Women at Oxford: the Centenary

Image description: An aerial view of the Radcliffe Camera.

October 2020 marks the centenary of female students being allowed to matriculate and graduate from the University of Oxford for the first time. The occasion calls for commemoration of all that has changed in that time, as well as reflection on what still needs to be done for women in the university.

Although women only started gaining recognition for their studies from 1920 onwards, some had been at the university since the 1870s, taking exams and attending lectures. Between 1904 and 1907, female students from Oxford and Cambridge were allowed to travel to Trinity College Dublin to receive some form of acknowledgement of their degrees.

These women were nicknamed the ‘steamboat ladies,’ due to the means of transport they used to travel to Ireland. But such travel came with the fee of roughly £10. Thus, many were automatically prevented from having their achievements rewarded.

We therefore need to question why women spent almost 35 years studying at the university, doing the exact same work as the men there, but without receiving their deserved qualifications. The answer lies in the preconceived ideas which male members of the university at the time had towards women.

We therefore need to question why women spent almost 35 years studying at the university, doing the exact same work as the men there, but without receiving their deserved qualifications.

Male members during those times feared an “invasion of the Amazons” and claimed to be “disturbed by the way our [female] students sit in their tight skirts and show their legs.” As one late Fellow of Oriel College cuttingly put it at the time; “inferior to us [men] God made you, and our inferiors to the end of time you will remain.”

Clearly, much had to change before women could be taken seriously, let alone become members of the university. They were so intrinsically separated from the world of academia, that it took many years of campaigning for them to be regarded as equals to their male counterparts. They arguably still aren’t today.

Of course, we do still have much cause to celebrate. We have moved past the times when women were forbidden from wearing the same matriculation clothes as men. Forced instead to have “soft, square black cap[s],” their outfits ensured they were disassociated from men, and not truly considered worthy of the same status as them. We no longer see women having to be chaperoned to men’s colleges, treated like irresponsible children, as the first female students were.

In 2019, the university admitted more female undergraduates than male ones for the first time in the university’s 900 year long history. For the past five years, women have made up at least 30% of the members of the university’s Council and main committees, and the vice-chancellor of the University is a woman.

Representation for women has clearly improved within the student and academic body, hopefully leading to wider tackling of sexism and misogyny across the university. Yet, so much more still needs to change.

Why is there still such a discrepancy between women and men achieving first-class degrees (8.5% between 2017-2019)? How come women only made up 32% of undergraduate students taking Maths, Physical and Life sciences in 2019? When will the university do more to tackle the sexual harassment and violence which so many women experience across the institution?

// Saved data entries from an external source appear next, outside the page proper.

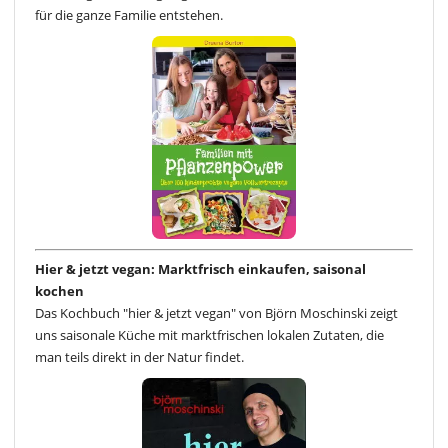
für die ganze Familie entstehen.
Hier & jetzt vegan: Marktfrisch einkaufen, saisonal
kochen
Das Kochbuch "hier & jetzt vegan" von Björn Moschinski zeigt
uns saisonale Küche mit marktfrischen lokalen Zutaten, die
man teils direkt in der Natur findet.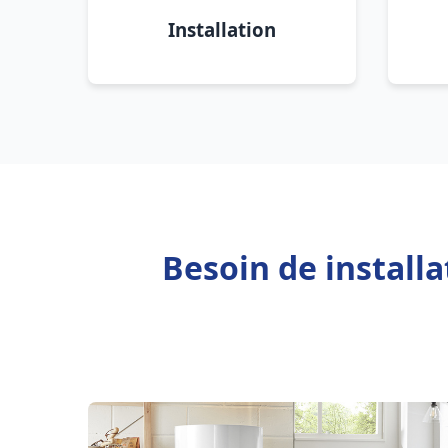
Installation
Besoin de install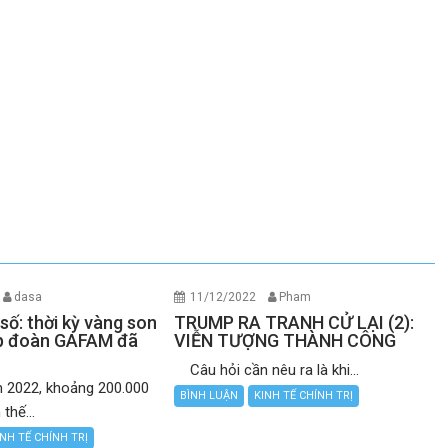
dasa
11/12/2022
Pham
số: thời kỳ vàng son
TRUMP RA TRANH CỬ LẠI (2):
ập đoàn GAFAM đã
VIỄN TƯỢNG THÀNH CÔNG
Câu hỏi cần nêu ra là khi...
2022, khoảng 200.000
BÌNH LUẬN
KINH TẾ CHÍNH TRỊ
thế...
INH TẾ CHÍNH TRỊ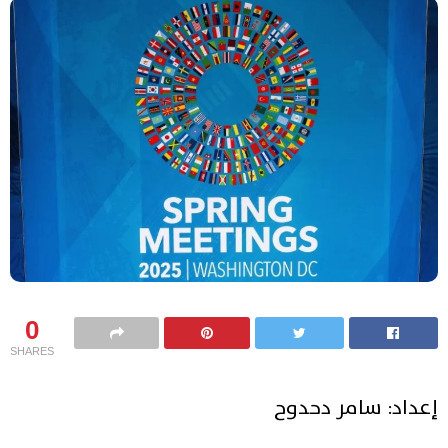
0
SHARES
إعداد: سامر دحدوح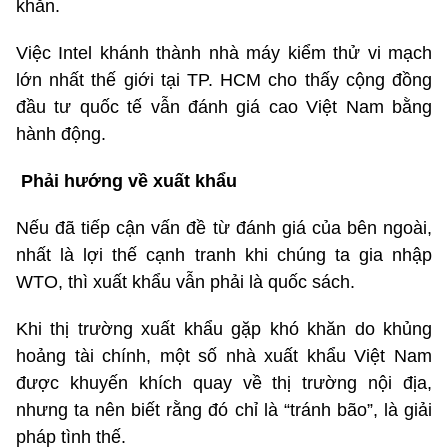
khăn.
Việc Intel khánh thành nhà máy kiểm thử vi mạch
lớn nhất thế giới tại TP. HCM cho thấy cộng đồng
đầu tư quốc tế vẫn đánh giá cao Việt Nam bằng
hành động.
Phải hướng về xuất khẩu
Nếu đã tiếp cận vấn đề từ đánh giá của bên ngoài,
nhất là lợi thế cạnh tranh khi chúng ta gia nhập
WTO, thì xuất khẩu vẫn phải là quốc sách.
Khi thị trường xuất khẩu gặp khó khăn do khủng
hoảng tài chính, một số nhà xuất khẩu Việt Nam
được khuyến khích quay về thị trường nội địa,
nhưng ta nên biết rằng đó chỉ là “tránh bão”, là giải
pháp tình thế.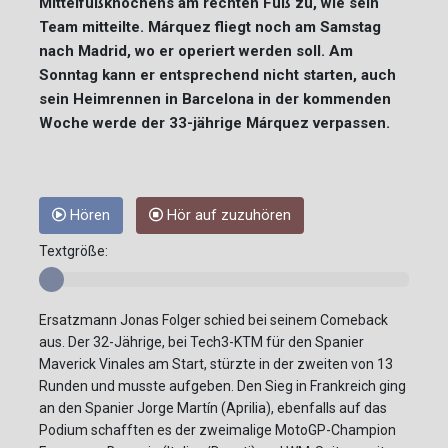
Mittelfußknochens am rechten Fuß zu, wie sein
Team mitteilte. Márquez fliegt noch am Samstag
nach Madrid, wo er operiert werden soll. Am
Sonntag kann er entsprechend nicht starten, auch
sein Heimrennen in Barcelona in der kommenden
Woche werde der 33-jährige Márquez verpassen.
Hören
Hör auf zuzuhören
Textgröße:
Ersatzmann Jonas Folger schied bei seinem Comeback
aus. Der 32-Jährige, bei Tech3-KTM für den Spanier
Maverick Vinales am Start, stürzte in der zweiten von 13
Runden und musste aufgeben. Den Sieg in Frankreich ging
an den Spanier Jorge Martín (Aprilia), ebenfalls auf das
Podium schafften es der zweimalige MotoGP-Champion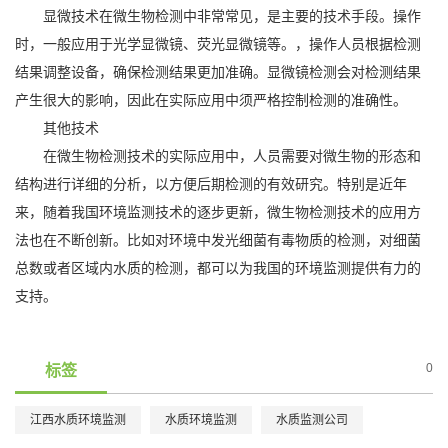
显微技术在微生物检测中非常常见，是主要的技术手段。操作
时，一般应用于光学显微镜、荧光显微镜等。，操作人员根据检测
结果调整设备，确保检测结果更加准确。显微镜检测会对检测结果
产生很大的影响，因此在实际应用中须严格控制检测的准确性。
其他技术
在微生物检测技术的实际应用中，人员需要对微生物的形态和
结构进行详细的分析，以方便后期检测的有效研究。特别是近年
来，随着我国环境监测技术的逐步更新，微生物检测技术的应用方
法也在不断创新。比如对环境中发光细菌有毒物质的检测，对细菌
总数或者区域内水质的检测，都可以为我国的环境监测提供有力的
支持。
0
标签
江西水质环境监测
水质环境监测
水质监测公司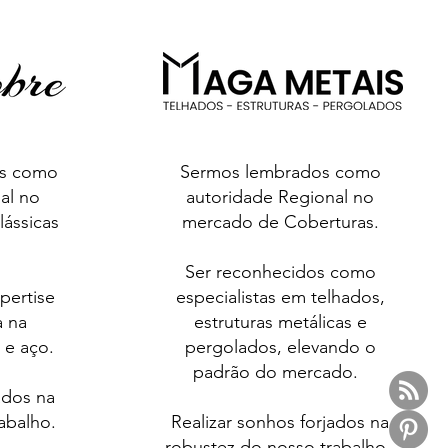
os como
Sermos lembrados como
al no
autoridade Regional no
lássicas
mercado de Coberturas.
Ser reconhecidos como
pertise
especialistas em telhados,
a na
estruturas metálicas e
o
e aço.
pergolados, elevando o
padrão do mercado.
ados na
rabalho.
Realizar sonhos forjados na
robustez do nosso trabalho.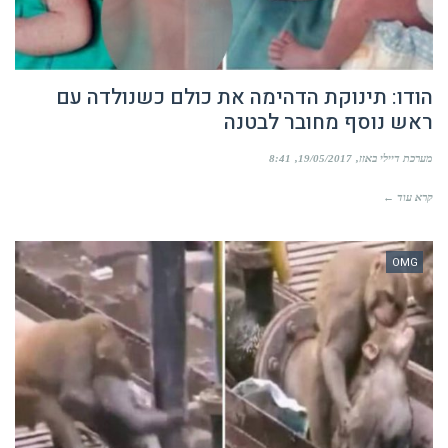
הודו: תינוקת הדהימה את כולם כשנולדה עם
ראש נוסף מחובר לבטנה
מערכת דיילי באזז
19/05/2017
8:41
קרא עוד ←
OMG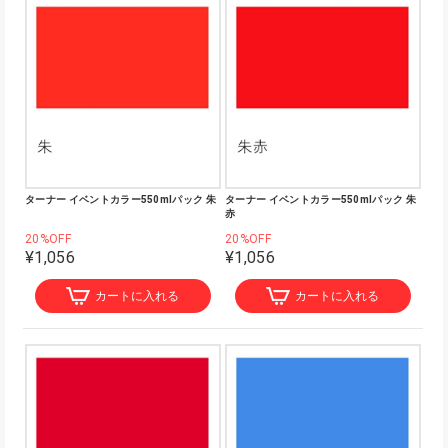
ターナー イベントカラー550mlパック 朱
ターナー イベントカラー550mlパック 朱
赤
20%OFF
20%OFF
¥1,056
¥1,056
カートに入れる
カートに入れる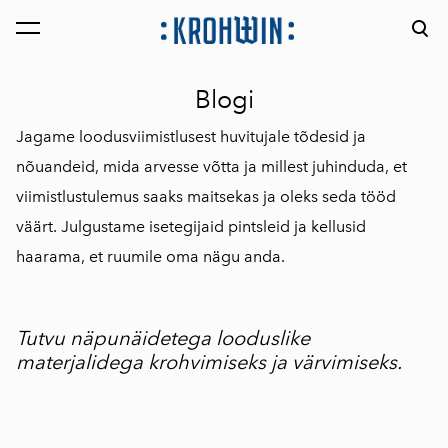
lisati ostukorvi.
Vaata ostukorvi
Blogi
Jagame loodusviimistlusest huvitujale tõdesid ja
nõuandeid, mida arvesse võtta ja millest juhinduda, et
viimistlustulemus saaks maitsekas ja oleks seda tööd
väärt. Julgustame isetegijaid pintsleid ja kellusid
haarama, et ruumile oma nägu anda.
Tutvu näpunäidetega looduslike
materjalidega krohvimiseks ja värvimiseks.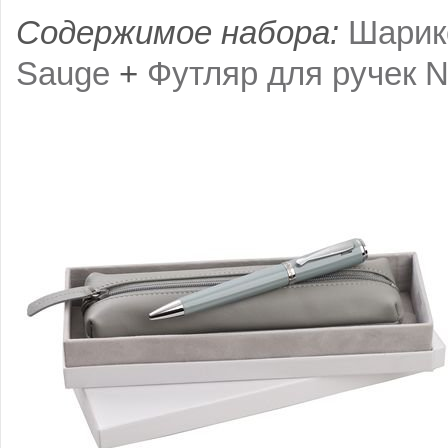
Содержимое набора:
Шарик
Sauge
+
Футляр для ручек 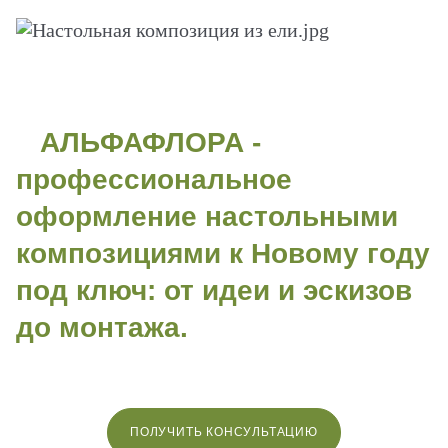
АЛЬФАФЛОРА -
профессиональное
оформление настольными
композициями к Новому году
под ключ: от идеи и эскизов
до монтажа.
ПОЛУЧИТЬ КОНСУЛЬТАЦИЮ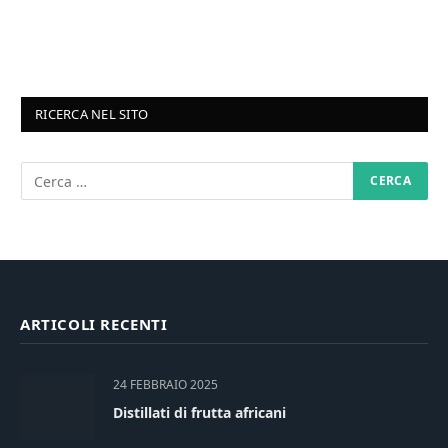
RICERCA NEL SITO
ARTICOLI RECENTI
24 FEBBRAIO 2025
Distillati di frutta africani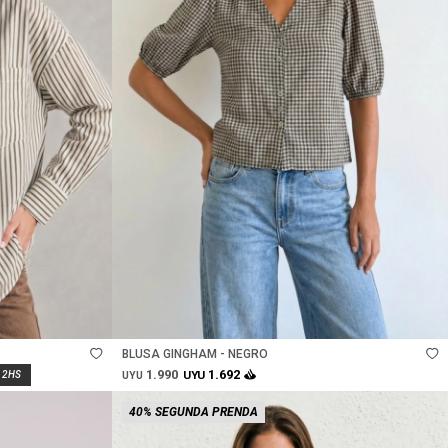
Talle
BLUSA GINGHAM - NEGRO
1.990
1.692
UYU
UYU
40% SEGUNDA PRENDA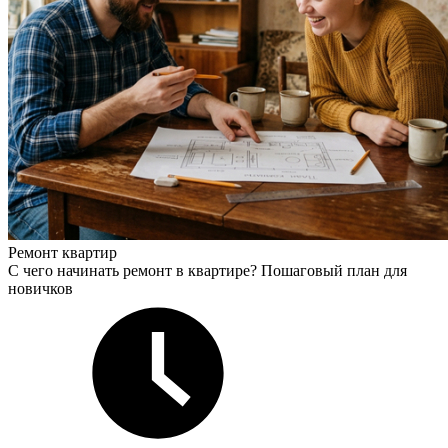
Ремонт квартир
С чего начинать ремонт в квартире? Пошаговый план для
новичков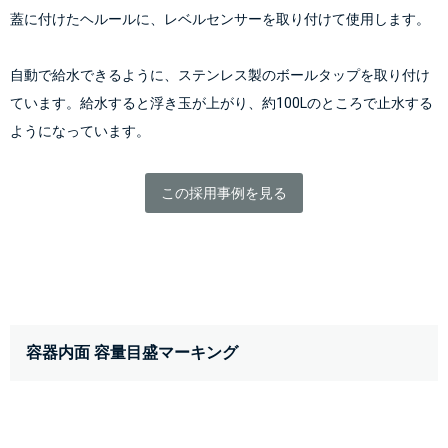
蓋に付けたヘルールに、レベルセンサーを取り付けて使用します。
自動で給水できるように、ステンレス製のボールタップを取り付け
ています。給水すると浮き玉が上がり、約100Lのところで止水する
ようになっています。
この採用事例を見る
容器内面 容量目盛マーキング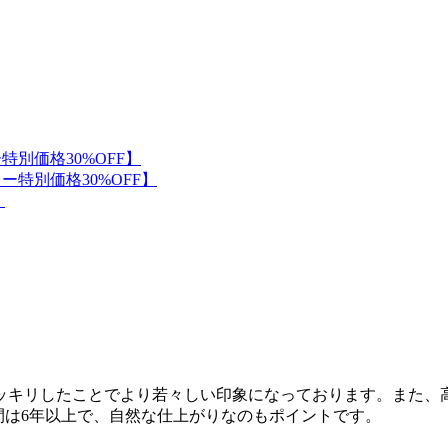
ッキリしたことでより若々しい印象になっております。また、
間は6年以上で、自然な仕上がりなのもポイントです。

While the university likes to remind us of its overall increase in female representation, it fails to acknowledge these remaining discrepancies which prevent it from truly making progress. It also denies its continued institutionalised discrimination, which makes it inaccessible to so many. Black women, disabled women, state school-educated women, amongst others, are shockingly underrepresented, or unrepresented entirely.

While the university likes to remind us of its overall increase in female representation, it fails to acknowledge these remaining discrepancies which prevent it from truly making progress.

Until the university fixes these embedded inequalities, women of all backgrounds will never truly be represented. And until all women are, and feel safe and accepted, the university can and should do better. It owes it to us, and to the pioneers who fought so hard for our right to be here.